* Working data *
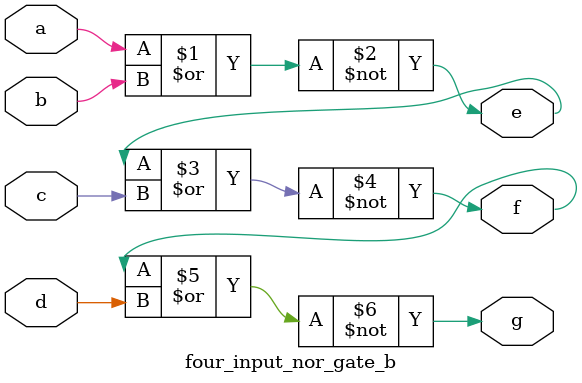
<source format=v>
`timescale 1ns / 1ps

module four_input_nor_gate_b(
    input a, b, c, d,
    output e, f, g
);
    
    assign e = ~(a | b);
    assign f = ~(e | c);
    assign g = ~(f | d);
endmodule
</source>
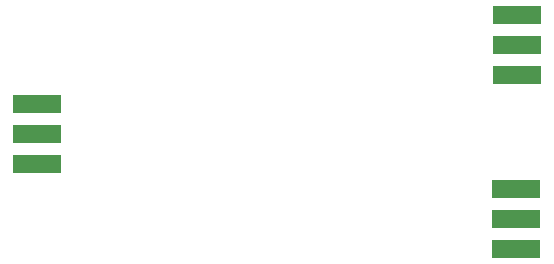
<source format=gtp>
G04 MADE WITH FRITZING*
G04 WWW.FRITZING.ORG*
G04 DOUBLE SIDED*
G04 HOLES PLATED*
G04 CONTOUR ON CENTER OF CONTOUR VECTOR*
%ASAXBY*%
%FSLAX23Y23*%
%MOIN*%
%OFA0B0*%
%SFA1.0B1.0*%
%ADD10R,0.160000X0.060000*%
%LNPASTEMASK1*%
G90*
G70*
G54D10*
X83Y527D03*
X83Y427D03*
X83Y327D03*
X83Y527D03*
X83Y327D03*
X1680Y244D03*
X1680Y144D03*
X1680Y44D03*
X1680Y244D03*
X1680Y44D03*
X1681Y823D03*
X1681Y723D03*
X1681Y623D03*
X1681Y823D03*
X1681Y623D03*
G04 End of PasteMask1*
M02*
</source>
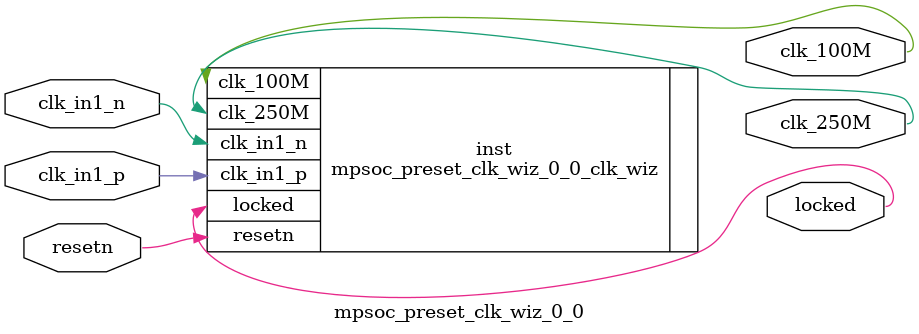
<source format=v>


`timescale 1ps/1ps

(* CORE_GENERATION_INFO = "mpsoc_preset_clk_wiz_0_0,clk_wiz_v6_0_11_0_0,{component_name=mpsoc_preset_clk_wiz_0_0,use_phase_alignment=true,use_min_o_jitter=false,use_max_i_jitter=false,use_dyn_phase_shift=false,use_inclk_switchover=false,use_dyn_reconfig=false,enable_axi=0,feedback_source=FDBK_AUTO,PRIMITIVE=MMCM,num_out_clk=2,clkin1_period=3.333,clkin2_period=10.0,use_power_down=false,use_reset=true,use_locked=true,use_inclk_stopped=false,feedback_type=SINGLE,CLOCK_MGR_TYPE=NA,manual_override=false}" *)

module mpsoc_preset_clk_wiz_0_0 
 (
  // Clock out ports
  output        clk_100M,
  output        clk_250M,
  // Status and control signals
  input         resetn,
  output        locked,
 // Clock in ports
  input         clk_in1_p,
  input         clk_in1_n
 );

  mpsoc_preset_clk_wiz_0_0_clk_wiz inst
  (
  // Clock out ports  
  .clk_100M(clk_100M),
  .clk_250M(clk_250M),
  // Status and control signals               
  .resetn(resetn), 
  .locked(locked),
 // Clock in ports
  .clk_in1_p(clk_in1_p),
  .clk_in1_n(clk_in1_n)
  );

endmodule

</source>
* * *
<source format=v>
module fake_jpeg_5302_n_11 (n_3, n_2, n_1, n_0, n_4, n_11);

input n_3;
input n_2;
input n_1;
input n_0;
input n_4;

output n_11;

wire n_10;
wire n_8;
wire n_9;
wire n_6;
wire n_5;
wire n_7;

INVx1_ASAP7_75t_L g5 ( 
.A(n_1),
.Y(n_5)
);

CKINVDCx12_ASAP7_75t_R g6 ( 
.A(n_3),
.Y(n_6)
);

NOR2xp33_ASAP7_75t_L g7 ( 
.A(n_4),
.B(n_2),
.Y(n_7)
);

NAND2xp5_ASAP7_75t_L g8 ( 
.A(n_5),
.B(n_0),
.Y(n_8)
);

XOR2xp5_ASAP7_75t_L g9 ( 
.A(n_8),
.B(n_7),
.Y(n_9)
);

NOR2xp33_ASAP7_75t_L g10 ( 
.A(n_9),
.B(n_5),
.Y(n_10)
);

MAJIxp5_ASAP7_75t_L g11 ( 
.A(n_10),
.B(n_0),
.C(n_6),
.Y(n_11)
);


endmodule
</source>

* What you will do *
Only the number is needed here: how many lines of the records contain "output"?

* Finished exercise *
5